DFT study of graphene antidot lattices: The roles of geometry relaxation and spin

TL;DR

This study uses DFT and DFTB calculations to analyze the electronic properties and spin effects in graphene antidot lattices, emphasizing the importance of structural relaxation for accurate band gap predictions.

Contribution

It provides a comparative analysis of DFT and DFTB methods for predicting band gaps and magnetic properties in graphene antidot lattices, highlighting the role of relaxation and spin.

Findings

Band gaps range from 0.2 eV to 1.5 eV.

DFTB approximates DFT band gaps within 0.2 eV.

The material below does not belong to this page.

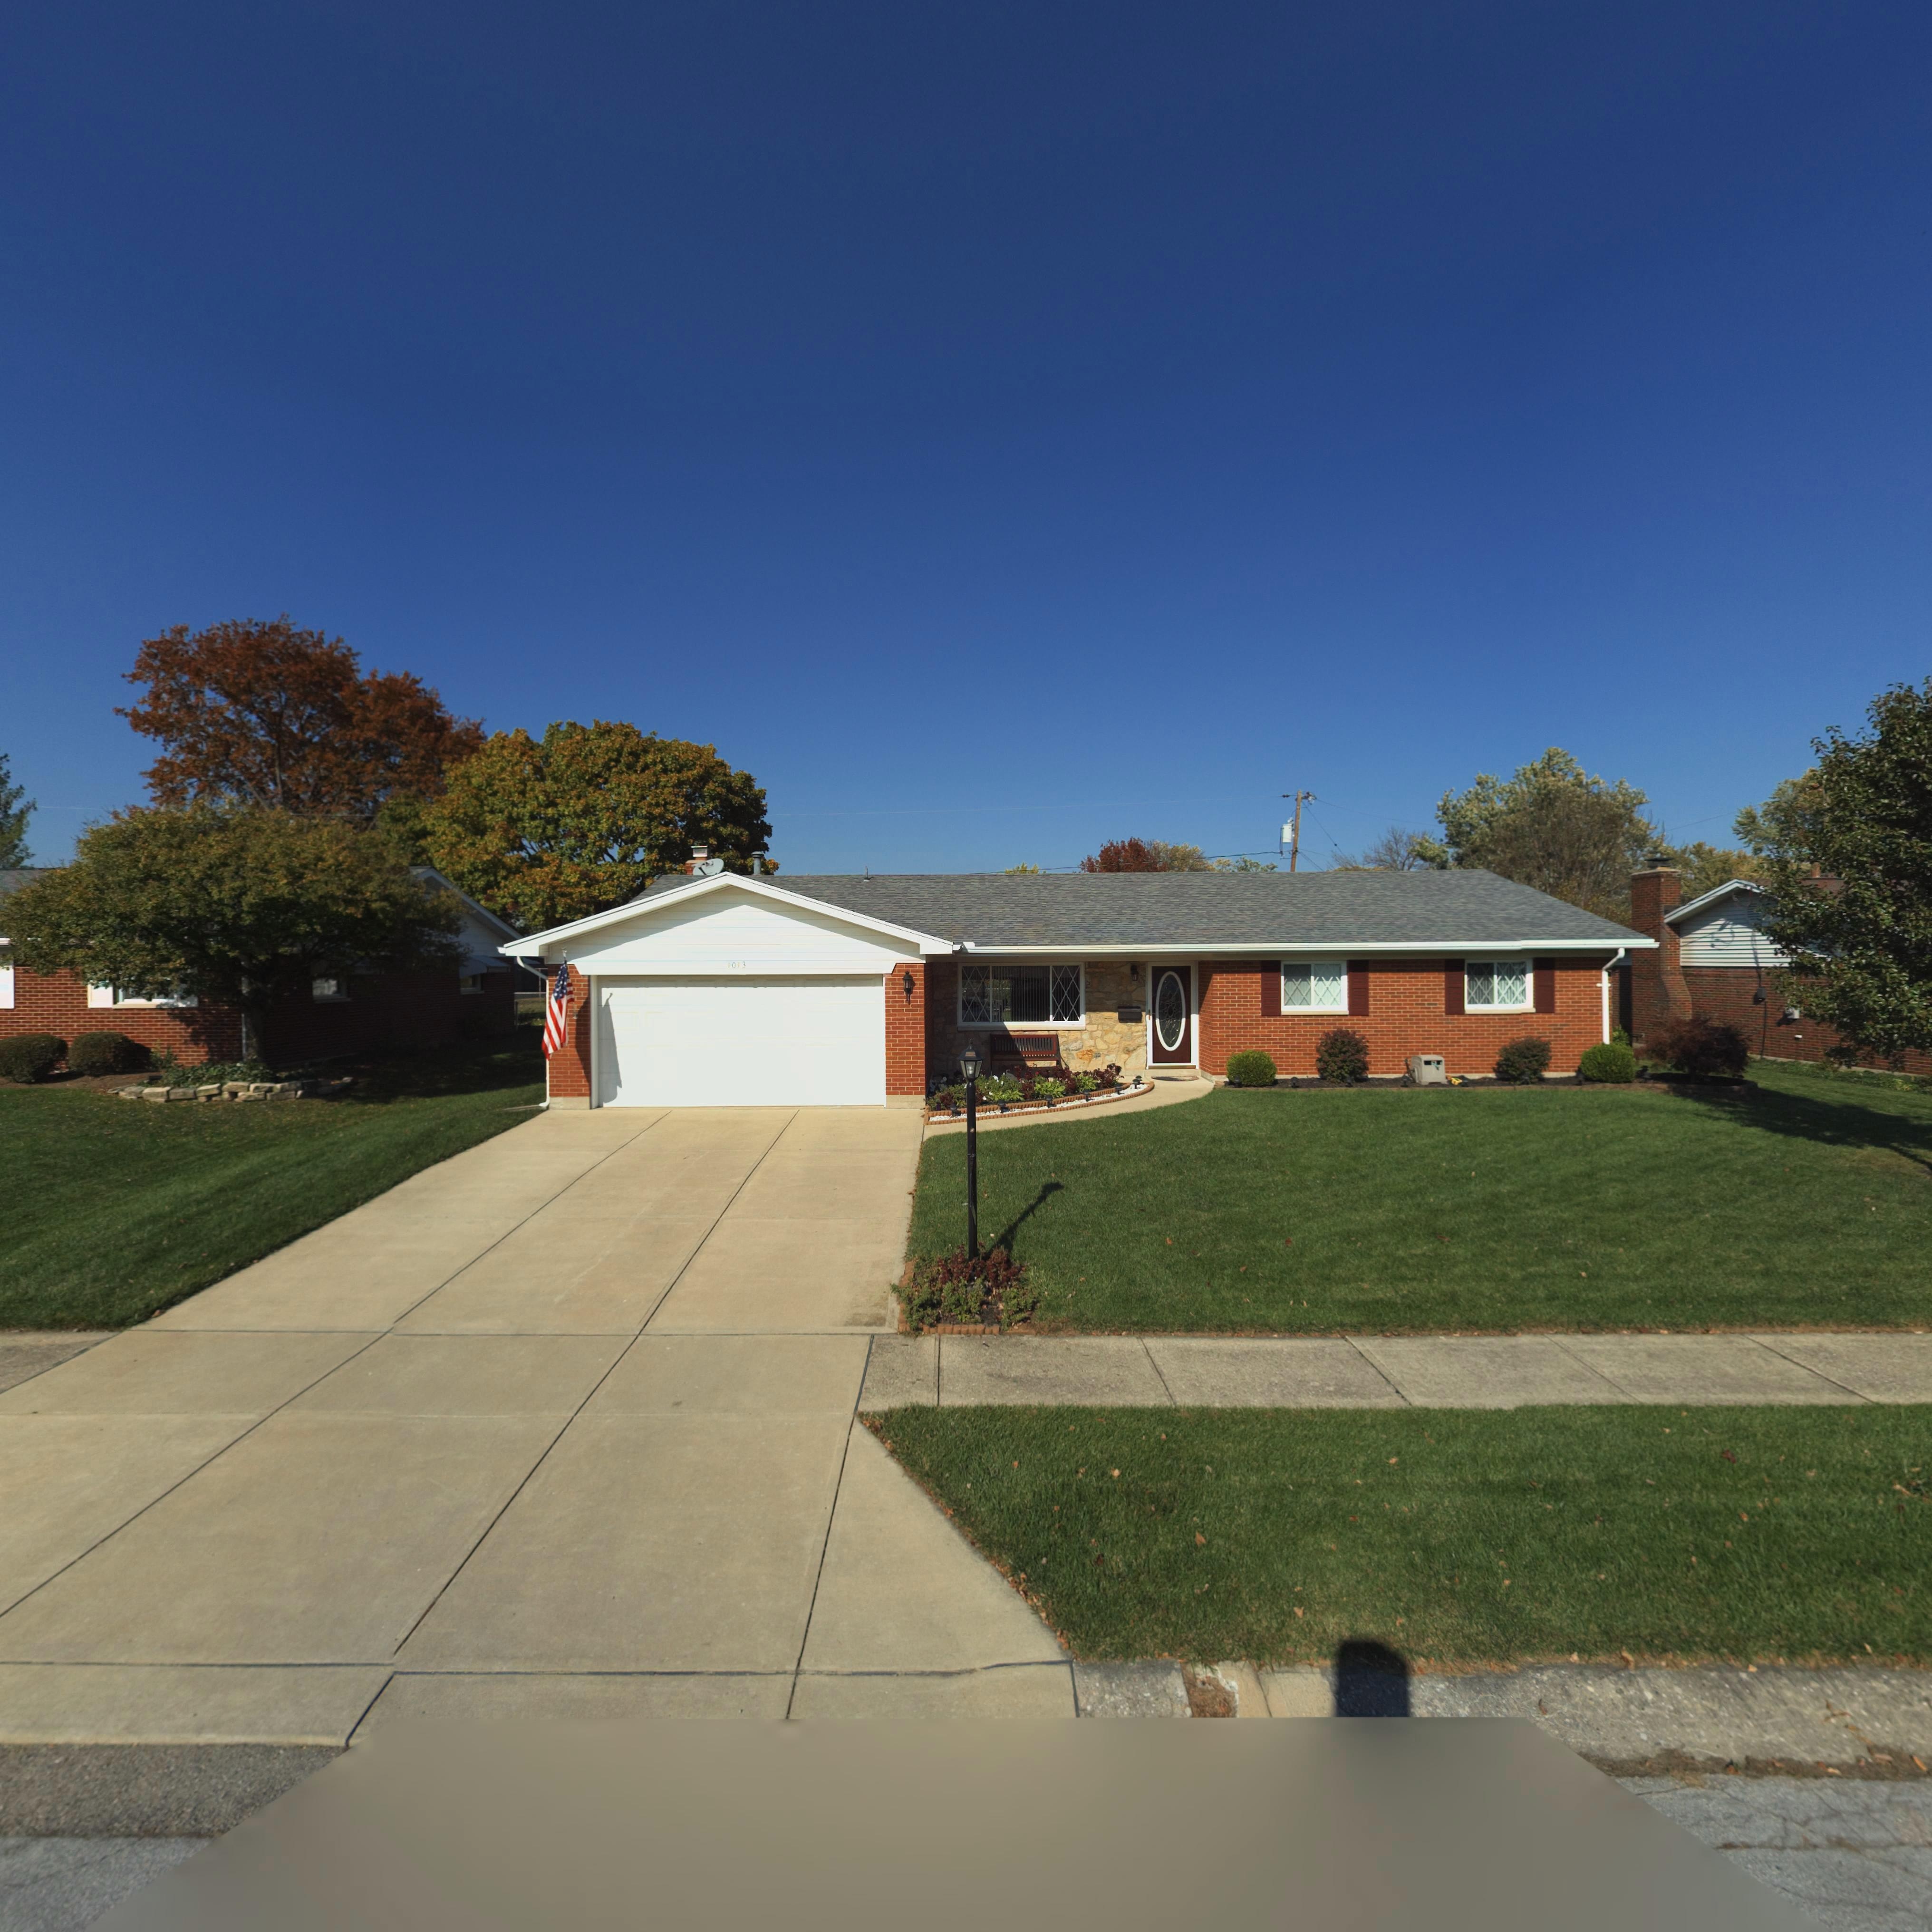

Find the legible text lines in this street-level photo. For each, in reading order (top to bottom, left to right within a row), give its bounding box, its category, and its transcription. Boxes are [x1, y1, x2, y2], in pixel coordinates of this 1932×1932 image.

[727, 961, 746, 969] StreetNumber: 1013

Spin inclusion causes spin-splitting and magnetic moments.

Abstract

Graphene sheets with regular perforations, dubbed as antidot lattices, have theoretically been predicted to have a number of interesting properties. Their recent experimental realization with lattice constants below 100 nanometers stresses the urgency of a thorough understanding of their electronic properties. In this work we perform calculations of the band structure for various hydrogen-passivated hole geometries using both spin-polarized density functional theory (DFT) and DFT based tight-binding (DFTB) and address the importance of relaxation of the structures using either method or a combination thereof. We find from DFT that all structures investigated have band gaps ranging from 0.2 eV to 1.5 eV. Band gap sizes and general trends are well captured by DFTB with band gaps agreeing within about 0.2 eV even for very small structures. A combination of the two methods is found to offer a good trade-off between computational cost and accuracy. Both methods predict non-degenerate midgap states for certain antidot hole symmetries. The inclusion of spin results in a spin-splitting of these states as well as magnetic moments obeying the Lieb theorem. The local spin texture of both magnetic and non-magnetic symmetries is addressed.